Bir yazım insanını mutlu eden bir ileti ne olabilir? Tabi ki yazılarının okunup takdir edildiğinin bildirilmesi bunlardan biridir. Bir süre önce aldığım bir iletide şöyle sesleniliyordu: “Size inanamıyorum. Çok şey okudum ben; ünlü düşünür Nietzsche benim yaşam kaynağımdır. Ama bu nasıl bir şey sanırım tarif edemem. Yazılarınızdan çok etkilendim. Üslubunuza âşık oldum. (Sanırım bu doğru bir cümle.)

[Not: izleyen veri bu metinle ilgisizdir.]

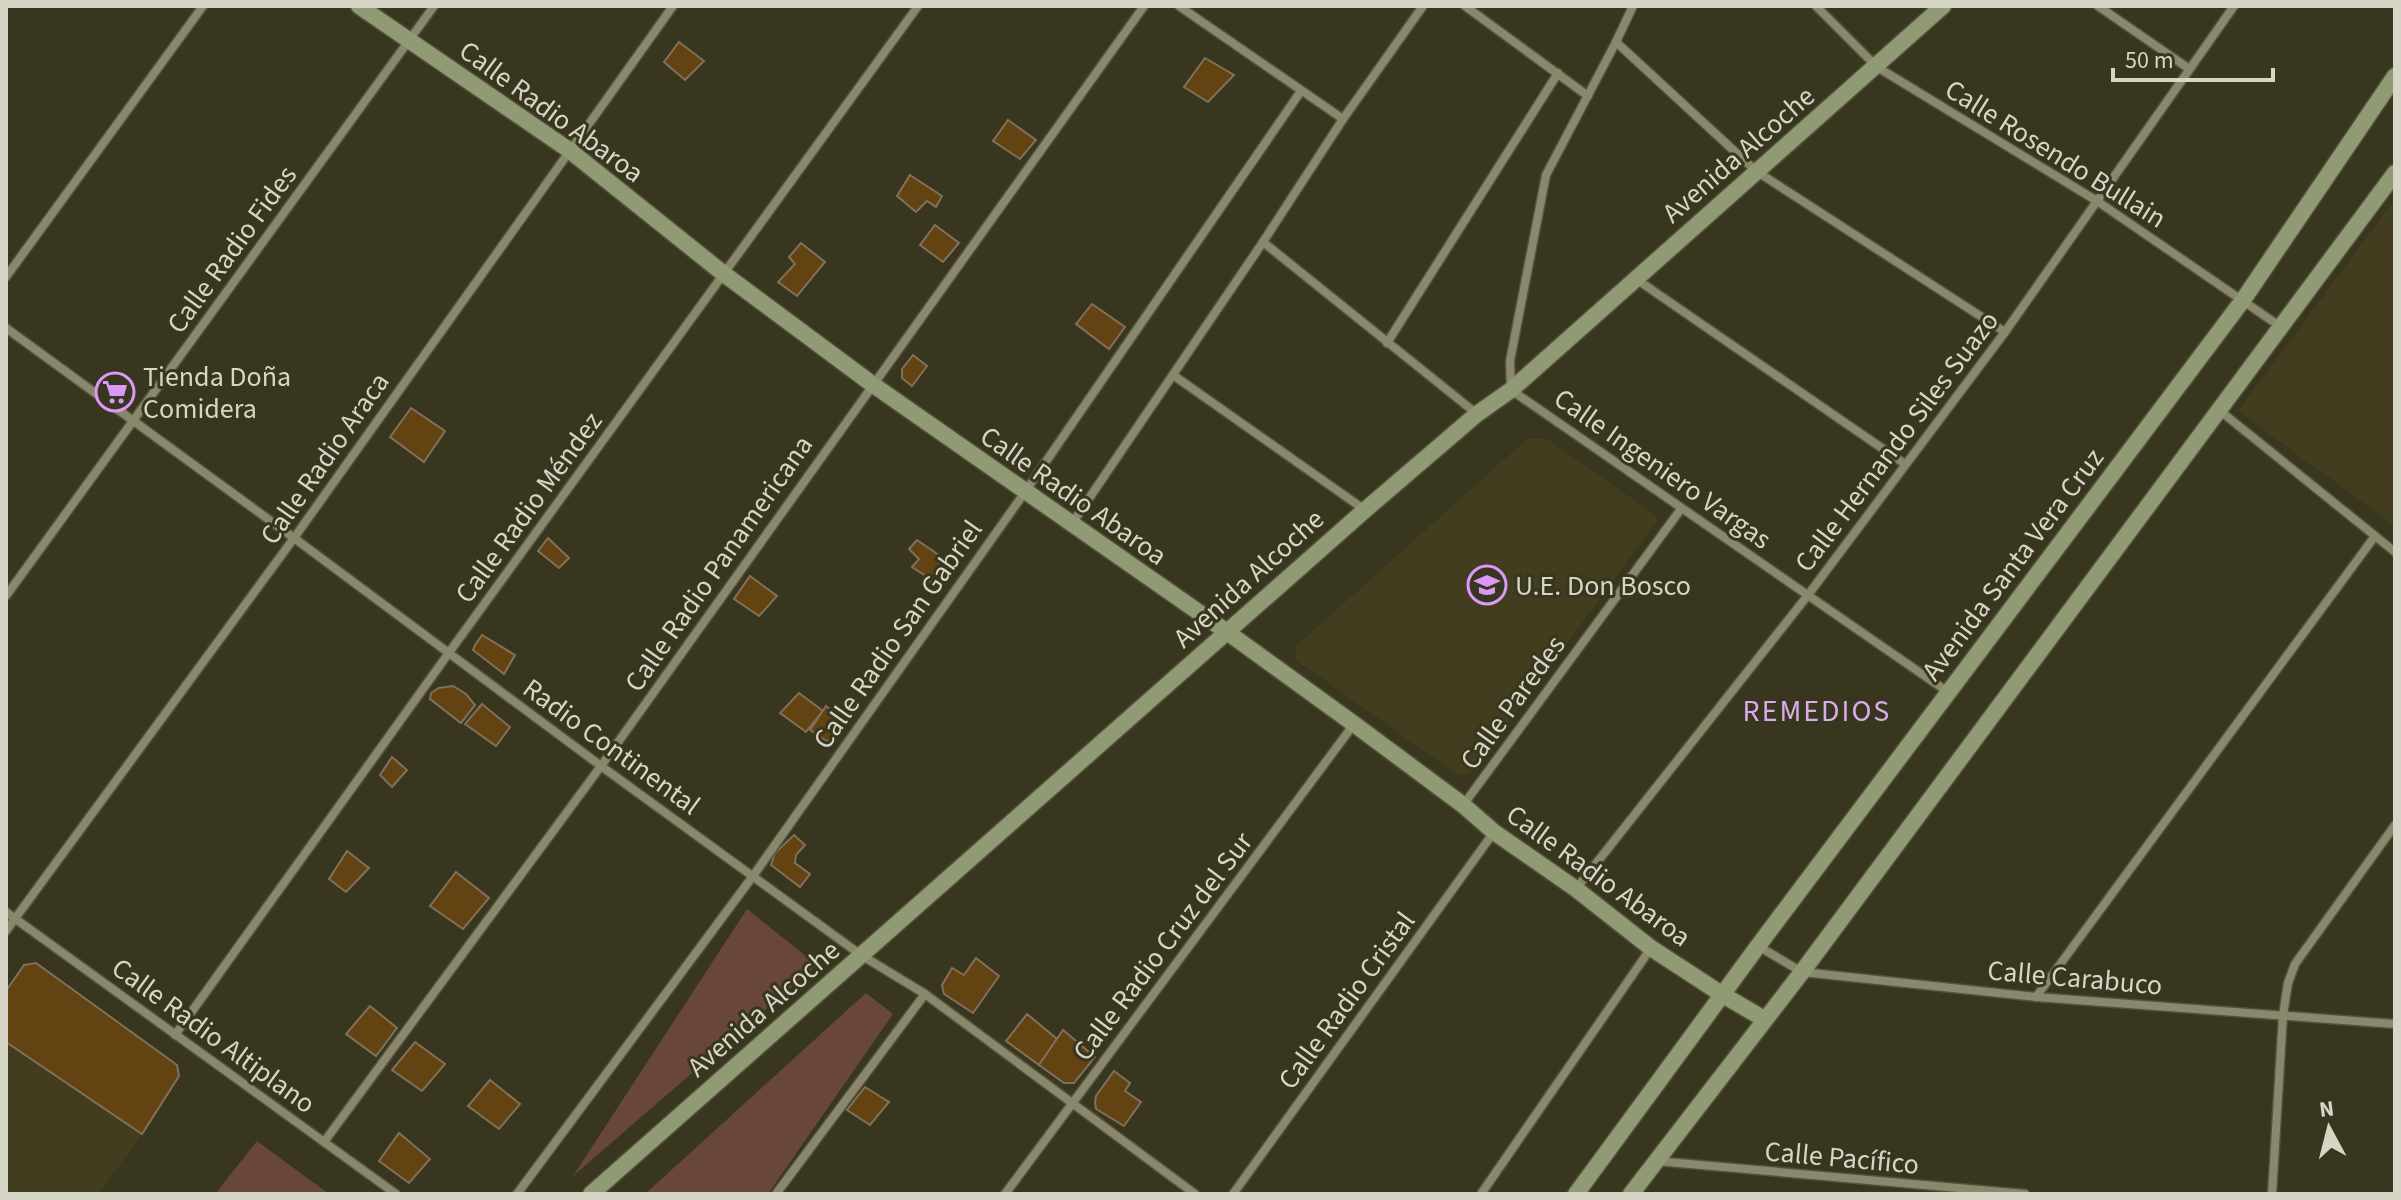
<svg xmlns="http://www.w3.org/2000/svg" width="2401" height="1200" font-family="'Source Sans 3',sans-serif">
<rect width="100%" height="100%" fill="#38361e"/>
<g fill="#413d1e">
<polygon points="2395,199 2395,526 2238,411"/>
<polygon points="1527,439 1547,439 1657,516 1656,523 1471,772 1459,776 1296,660 1296,646"/>
<polygon points="6,1042 142,1134 99,1194 6,1194"/>
</g>
<g fill="#684739">
<polygon points="747,909 817,965 573,1176"/>
<polygon points="866,993 893,1014 768,1194 645,1194"/>
<polygon points="257,1141 329,1194 215,1194"/>
</g>
<g fill="#644312" stroke="#81705b" stroke-width="2">
<polygon points="679,42 704,61 685,80 664,62"/>
<polygon points="1205,58 1234,75 1208,102 1184,87"/>
<polygon points="1008,120 1036,140 1020,159 993,141"/>
<polygon points="910,175 942,196 936,207 927,201 916,212 897,196"/>
<polygon points="935,225 959,243 943,262 920,245"/>
<polygon points="801,243 825,262 797,296 778,282 795,264 789,257"/>
<polygon points="1092,304 1125,327 1109,349 1076,324"/>
<polygon points="913,355 927,366 912,386 902,378 902,369"/>
<polygon points="411,408 445,431 424,462 390,437"/>
<polygon points="548,538 569,558 559,568 538,551"/>
<polygon points="917,540 956,567 938,589 929,581 929,578 912,567 919,559 909,549"/>
<polygon points="750,576 777,596 759,616 734,599"/>
<polygon points="482,635 515,655 504,674 473,650 475,645"/>
<polygon points="453,686 466,694 475,705 461,723 430,699 431,693 439,688"/>
<polygon points="799,693 823,711 806,732 780,713"/>
<polygon points="482,704 510,727 496,746 465,724"/>
<polygon points="826,706 845,720 828,742 810,730"/>
<polygon points="392,757 407,770 392,787 380,775"/>
<polygon points="794,835 805,845 796,855 795,863 810,874 800,887 771,865 775,853"/>
<polygon points="347,851 369,868 346,892 329,879"/>
<polygon points="456,872 489,898 463,929 430,906"/>
<polygon points="976,958 999,976 973,1013 944,994 942,985 952,968 964,975"/>
<polygon points="36,963 177,1065 179,1076 142,1134 6,1042 6,991 24,965"/>
<polygon points="370,1006 397,1028 376,1056 346,1034"/>
<polygon points="1027,1014 1057,1039 1039,1065 1006,1041"/>
<polygon points="1063,1030 1095,1057 1074,1083 1064,1083 1039,1065"/>
<polygon points="415,1042 445,1064 422,1091 392,1070"/>
<polygon points="1114,1071 1130,1083 1125,1091 1141,1102 1124,1126 1096,1109 1095,1102 1096,1096"/>
<polygon points="490,1080 520,1104 499,1129 468,1106"/>
<polygon points="865,1087 889,1102 870,1125 847,1110"/>
<polygon points="399,1133 430,1159 409,1183 379,1161"/>
</g>
<g fill="none" stroke-linecap="round" stroke-linejoin="round">
<defs>
<g id="street">
<polyline points="1179,6 1343,119"/>
<polyline points="1465,6 1588,96"/>
<polyline points="1633,6 1616,42 1546,175 1510,361 1511,390 1948,692"/>
<polyline points="1816,6 1877,67 2097,201 2281,327"/>
<polyline points="2098,6 2188,68"/>
<polyline points="1616,42 1756,171 2005,332"/>
<polyline points="1263,242 1477,414"/>
<polyline points="6,277 203,6"/>
<polyline points="1636,279 1905,464"/>
<polyline points="6,328 294,538 601,766 861,955 925,994 1195,1194"/>
<polyline points="1387,343 1558,73"/>
<polyline points="1173,375 1365,510"/>
<polyline points="2219,410 2395,552"/>
<polyline points="1071,525 1263,242 1343,119 1423,6"/>
<polyline points="6,596 434,6"/>
<polyline points="1464,804 1681,509"/>
<polyline points="1576,889 1808,595 2005,332 2234,6"/>
<polyline points="6,912 396,1194"/>
<polyline points="6,931 294,538 673,6"/>
<polyline points="1758,946 1802,972 2036,997 2395,1024"/>
<polyline points="2036,997 2375,536"/>
<polyline points="175,1035 448,654 918,6"/>
<polyline points="324,1142 601,766 1144,6"/>
<polyline points="1656,1161 2025,1194"/>
<polyline points="517,1194 753,876 1025,492 1301,91"/>
<polyline points="776,1194 925,994"/>
<polyline points="1005,1194 1354,724"/>
<polyline points="1233,1194 1494,832"/>
<polyline points="1481,1194 1651,948"/>
<polyline points="2272,1194 2283,1015 2288,983 2295,964 2395,825"/>
</g>
<g id="secondary">
<polyline points="359,6 569,150 724,274 872,384 1227,632 1354,724 1463,805 1494,832 1576,889 1651,948 1723,995 1764,1019"/>
<polyline points="591,1194 1365,510 1477,414 1511,390 1943,6"/>
<polyline points="1576,1194 1758,946 2243,300 2395,76"/>
<polyline points="1631,1194 1802,972 2395,173"/>
</g>
</defs>
<use href="#street" stroke="#53513c" stroke-width="11"/>
<use href="#secondary" stroke="#53513c" stroke-width="19"/>
<use href="#street" stroke="#89876c" stroke-width="8"/>
<use href="#secondary" stroke="#909a74" stroke-width="16"/>
</g>
<defs>
<symbol id="supermarket-ring" viewBox="-11 -11 22 22"><circle r="9.5" fill="#38361e" stroke="#db99f5" stroke-width="1.5"/><path d="M-6-5.5h2.5l.6 2H6L4.5 2H-2.5L-4.4-4H-6ZM-1.5 3.2a1.3 1.3 0 1 0 .1 0ZM3 3.2a1.3 1.3 0 1 0 .1 0Z" fill="#db99f5"/></symbol>
<symbol id="school-ring" viewBox="-11 -11 22 22"><circle r="9.5" fill="#38361e" stroke="#db99f5" stroke-width="1.5"/><path d="M0-5L7-2L0 1L-7-2ZM-4 1L0 2.5L4 1V4Q0 6-4 4Z" fill="#db99f5"/></symbol>
</defs>
<g fill-rule="evenodd">
<use href="#supermarket-ring" x="93" y="370" width="44" height="44"/>
<use href="#school-ring" x="1465" y="563" width="44" height="44"/>
</g>
<g text-anchor="middle" stroke-width="6" stroke-linejoin="round" paint-order="stroke">
<g font-size="28" fill="#d6d5c6" stroke="#38361e">
<text transform="translate(552 111) rotate(36)" y="10">Calle Radio Abaroa</text>
<text transform="translate(2056 153) rotate(32)" y="10">Calle Rosendo Bullain</text>
<text transform="translate(1738 154) rotate(-41)" y="10">Avenida Alcoche</text>
<text transform="translate(231 249) rotate(-54)" y="10">Calle Radio Fides</text>
<text transform="translate(1896 441) rotate(-53)" y="10">Calle Hernando Siles Suazo</text>
<text transform="translate(324 458) rotate(-55)" y="10">Calle Radio Araca</text>
<text transform="translate(1663 468) rotate(35)" y="10">Calle Ingeniero Vargas</text>
<text transform="translate(1074 495) rotate(35)" y="10">Calle Radio Abaroa</text>
<text transform="translate(528 507) rotate(-54)" y="10">Calle Radio Méndez</text>
<text transform="translate(718 563) rotate(-55)" y="10">Calle Radio Panamericana</text>
<text transform="translate(2012 564) rotate(-53)" y="10">Avenida Santa Vera Cruz</text>
<text transform="translate(1248 578) rotate(-42)" y="10">Avenida Alcoche</text>
<text transform="translate(897 634) rotate(-55)" y="10">Calle Radio San Gabriel</text>
<text transform="translate(1512 702) rotate(-54)" y="10">Calle Paredes</text>
<text transform="translate(612 746) rotate(36)" y="10">Radio Continental</text>
<text transform="translate(1599 875) rotate(36)" y="10">Calle Radio Abaroa</text>
<text transform="translate(1162 946) rotate(-53)" y="10">Calle Radio Cruz del Sur</text>
<text transform="translate(2075 977) rotate(5)" y="10">Calle Carabuco</text>
<text transform="translate(1346 1000) rotate(-54)" y="10">Calle Radio Cristal</text>
<text transform="translate(763 1008) rotate(-41)" y="10">Avenida Alcoche</text>
<text transform="translate(214 1035) rotate(36)" y="10">Calle Radio Altiplano</text>
<text transform="translate(1842 1157) rotate(5)" y="10">Calle Pacífico</text>
</g>
<g font-size="28" fill="#d6d5c6" stroke="#38361e" text-anchor="start">
<text x="143" y="386">Tienda Doña<tspan x="143" dy="32">Comidera</tspan></text>
<text x="1515" y="595">U.E. Don Bosco</text>
</g>
<g font-size="30" letter-spacing="2" fill="#d9acec" stroke="#38361e">
<text x="1817" y="721">REMEDIOS</text>
</g>
</g>
<rect width="2401" height="1200" fill="none" stroke="#d6d5c6" stroke-width="16"/>
<g transform="translate(2329 1128) rotate(353)" stroke="#38361e" stroke-width="6" paint-order="stroke">
<path d="M0-6L14 30L0 20L-14 30Z" fill="#d6d5c6"/>
<text y="-12" font-size="22" font-weight="bold" text-anchor="middle" fill="#d6d5c6">N</text>
</g>
<path d="M2113 68v12h160v-12" fill="none" stroke="#d6d5c6" stroke-width="4"/>
<text x="2125" y="68" font-size="24" fill="#d6d5c6" stroke="#38361e" stroke-width="6" paint-order="stroke">50 m</text>
</svg>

Öğrencilerime bu gün öykülerinizden okuyacağım ve kitabınızı alacağız. Elli beden çocuklar ayakta alkışlayacak bu gün sizi, biliyorum…”
Bir sonraki ileti ise şöyleydi: “Bu gün sizi soktuk sınıfa, sadece dinledik. Öğrencilerimden birinin adı Can… ‘Bu gün sen ol öğretmen, ben sizi dinlemek istiyorum.’ dedim. ‘NADİA’ adlı öykünüzü ve şiirlerinizden bir kaçını ona verdim, okudu. Kuzularım nasıl acıkmışlar güzel yazılara. Gözleri ışıldadı. Hüzünlendiler. İlk kez; öğretmen oluşumdan gurur duydum… Siz harikasınız, ne diyeyim. Biz, sizi alkışladık ayakta. Hepsi başıma toplandı ben de nasibimi öpülerek aldım. Nadia öykünüzü okul gazetemize aldık. Kardelenler size kucak dolusu sevgi gönderdi. ‘Öğretmenim, canımızsınız.’ dediler. Oysa onlar benim canlarım. Tanrı sizi hep korusun, Böyle kalın, hiç değişmeden…11 – C Sınıfı’nın şairisiniz artık.”
Ne diyeyim; başını öne eğmeyen insanların söylediği özgürlük şarkısı olsun gelecek yıllarınız.